WHAT IS NEEDED
Copy exactly the lines from the one containing "ianuarie 2015" through the last line of the records below, including both, and leave out any pictures.

START SOURCE MATERIAL

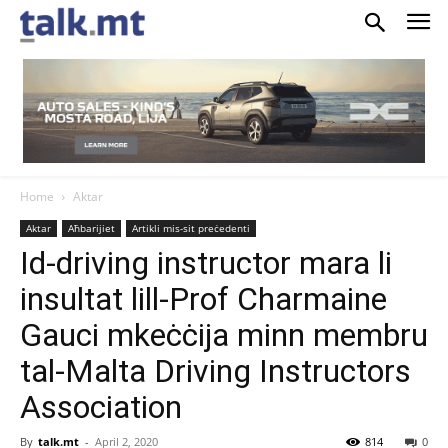
Home
Aktar
Aktar
Aħbarijiet
Artikli mis-sit preċedenti
Id-driving instructor mara li
insultat lill-Prof Charmaine
Gauci mkeċċija minn membru
tal-Malta Driving Instructors
Association
By
talk.mt
-
April 2, 2020
814
0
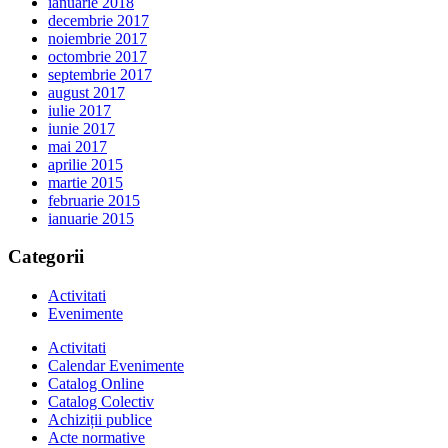
ianuarie 2018
decembrie 2017
noiembrie 2017
octombrie 2017
septembrie 2017
august 2017
iulie 2017
iunie 2017
mai 2017
aprilie 2015
martie 2015
februarie 2015
ianuarie 2015
Categorii
Activitati
Evenimente
Activitati
Calendar Evenimente
Catalog Online
Catalog Colectiv
Achiziții publice
Acte normative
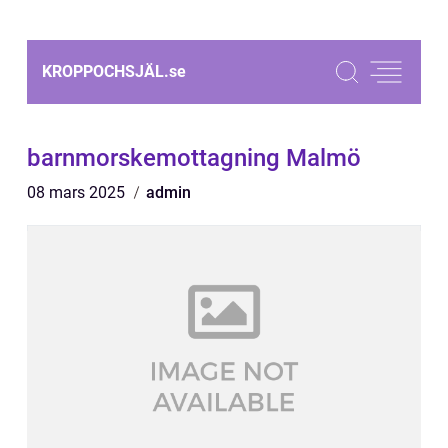
KROPPOCHSJÄL.
se
barnmorskemottagning Malmö
08 mars 2025
admin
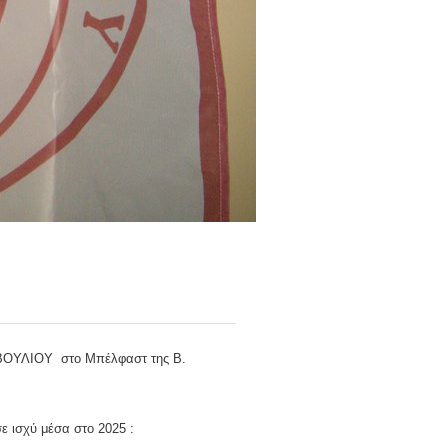
ΟΥΛΙΟΥ στο Μπέλφαστ της Β.
ε ισχύ μέσα στο 2025 :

END SOURCE MATERIAL

WORKED SOLUTION
ianuarie 2015
Categorii
Activitati
Evenimente
Activitati
Calendar Evenimente
Catalog Online
Catalog Colectiv
Achiziții publice
Acte normative
KROPPOCHSJÄL.
se
barnmorskemottagning Malmö
08 mars 2025
admin
ΟΥΛΙΟΥ στο Μπέλφαστ της Β.
ε ισχύ μέσα στο 2025 :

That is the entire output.